Many years later I was having dinner with a friend (who has a degree in Social Work), and I got to chatting about that night. I told it as a matter of fact tale — because for me it is. She was appalled. I was quite surprised by her shock. Even now I sometimes forget that what was typical for me was not so for many others. She asked if I had called the police. Raising a quizzical eyebrow I replied “Of course not. They wouldn’t have believed me. My word against his, and he’d have denied it. I told absolutely nobody, for years. I didn’t even consider calling anyone for help. It was just what it was.”
Speaking up, speaking to others about the horrible truth of childhood violence changed my acceptance of it. I will never be in a relationship like that again.
Don’t Judge Me: The Big Red Flag
The don’t judge me brigade are considerately offering you a rather large clue that they’ve done something they know would be considered wrong or unethical by some, and they want the freedom to behave as badly as they choose without wagging fingers. Your acquiescence assists them, not you.
You should immediately be suspicious if someone demands you do not judge them. What are they afraid of people finding out?
Gird your loins
Suggestions for the person who has never spoken up about what happened to them, but wants to.

TO-DO LIST:
A) Reproduce the stretch of the essay on speaking up about violence from "Don’t Judge Me: The" through "but wants to.", word for word.
B) Write the next part of the essay on speaking up about violence, picking up after its final line.
The entries that follow have nothing to do with the essay on speaking up about violence.

ENTRIES SUPPLIED:
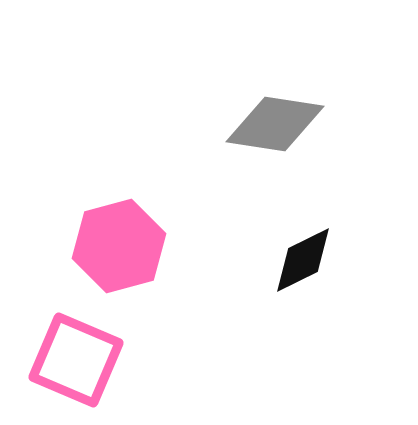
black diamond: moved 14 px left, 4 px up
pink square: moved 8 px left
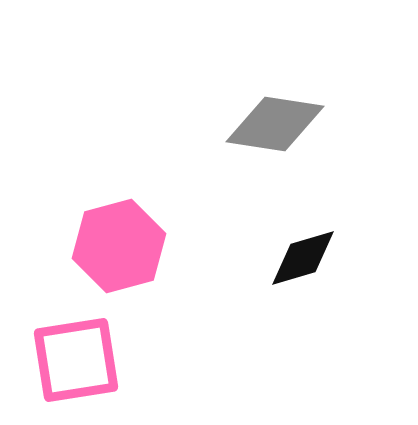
black diamond: moved 2 px up; rotated 10 degrees clockwise
pink square: rotated 32 degrees counterclockwise
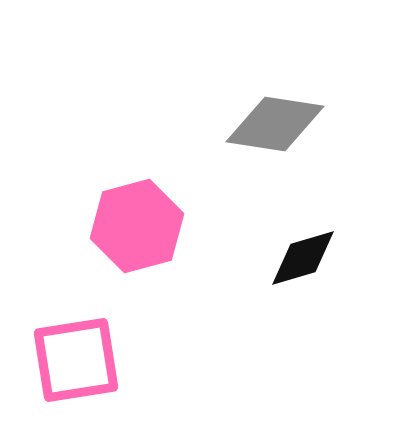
pink hexagon: moved 18 px right, 20 px up
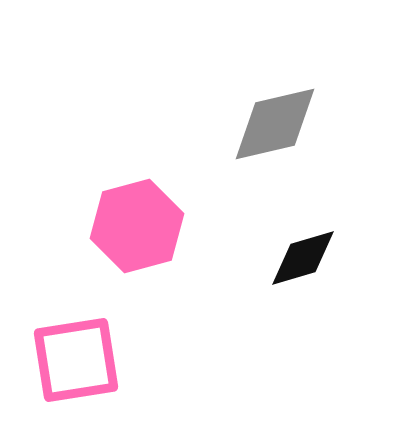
gray diamond: rotated 22 degrees counterclockwise
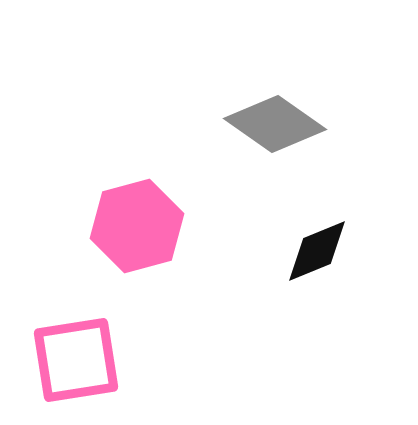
gray diamond: rotated 48 degrees clockwise
black diamond: moved 14 px right, 7 px up; rotated 6 degrees counterclockwise
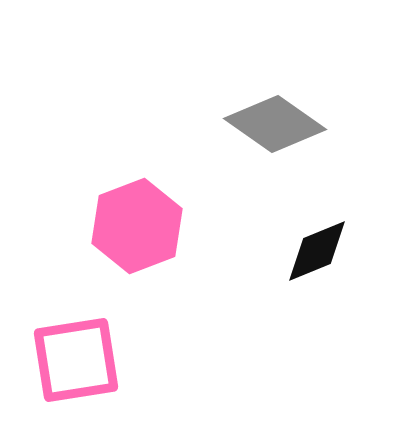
pink hexagon: rotated 6 degrees counterclockwise
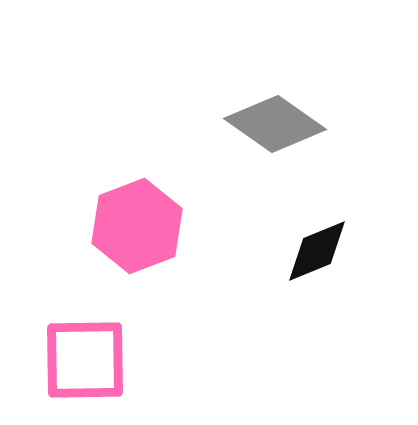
pink square: moved 9 px right; rotated 8 degrees clockwise
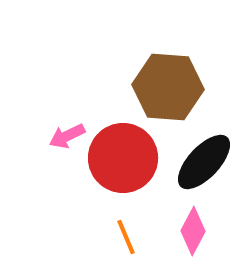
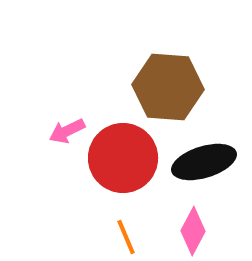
pink arrow: moved 5 px up
black ellipse: rotated 30 degrees clockwise
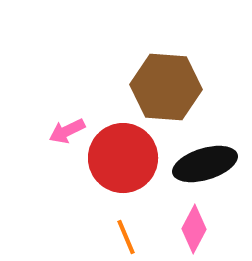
brown hexagon: moved 2 px left
black ellipse: moved 1 px right, 2 px down
pink diamond: moved 1 px right, 2 px up
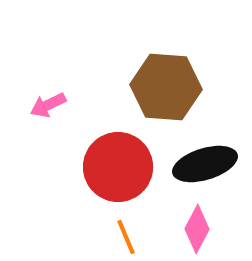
pink arrow: moved 19 px left, 26 px up
red circle: moved 5 px left, 9 px down
pink diamond: moved 3 px right
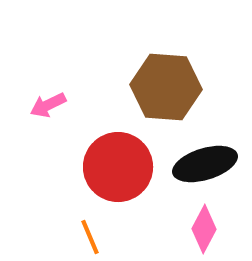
pink diamond: moved 7 px right
orange line: moved 36 px left
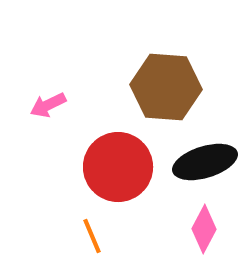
black ellipse: moved 2 px up
orange line: moved 2 px right, 1 px up
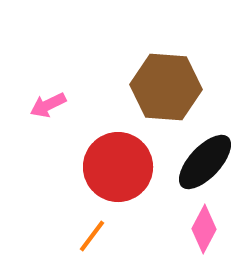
black ellipse: rotated 30 degrees counterclockwise
orange line: rotated 60 degrees clockwise
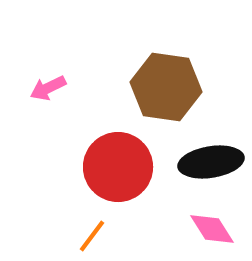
brown hexagon: rotated 4 degrees clockwise
pink arrow: moved 17 px up
black ellipse: moved 6 px right; rotated 38 degrees clockwise
pink diamond: moved 8 px right; rotated 60 degrees counterclockwise
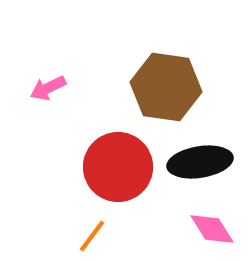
black ellipse: moved 11 px left
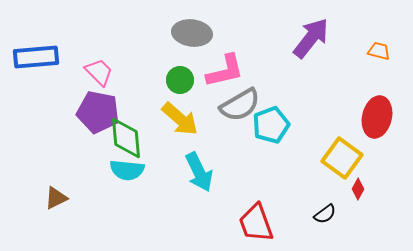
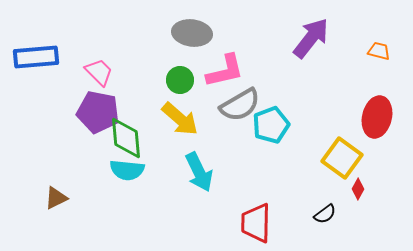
red trapezoid: rotated 21 degrees clockwise
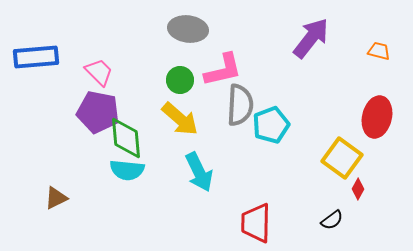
gray ellipse: moved 4 px left, 4 px up
pink L-shape: moved 2 px left, 1 px up
gray semicircle: rotated 57 degrees counterclockwise
black semicircle: moved 7 px right, 6 px down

OUTPUTS FOR THE TASKS:
A)
Don’t Judge Me: The Big Red Flag
The don’t judge me brigade are considerately offering you a rather large clue that they’ve done something they know would be considered wrong or unethical by some, and they want the freedom to behave as badly as they choose without wagging fingers. Your acquiescence assists them, not you.
You should immediately be suspicious if someone demands you do not judge them. What are they afraid of people finding out?
Gird your loins
Suggestions for the person who has never spoken up about what happened to them, but wants to.

B)
Write it down. Write down what you need to say, so if people confuse you, attack you or try to shame you into silence you have your facts to refer to.
If possible, find someone supportive who you can debrief with, and who will advocate for you, or at least listen to and believe you.
Or if you already have a friend or relative who is encouraging and supportive, ask them to help you through it.
If it’s your first time speaking up, it can be particularly confronting to face disbelievers, deniers or minimisers.
People have their own reasons for their behaviours
As I said, be prepared for some people to either not believe you, or pretend not to believe you.
You can’t do much about any of that, I’m afraid.
You may be ignored, contradicted or told that you, who experienced the harm, are the one causing a calamity by speaking up.
Nevertheless, speak your story if YOU want to speak it
Speak ill of those who harmed you if you wish to, and if you’re brave enough.
Weigh your options and your choices and decide if its worth it.
Don’t allow the politeness police drag you off to enforced forgiveness prison. Don’t let their sticky-fingered sanctimony sway you. Don’t let them tell you it’s ill mannered or hurtful to tell the truth.
If you choose not to speak — let it be for your own reasons. Not theirs.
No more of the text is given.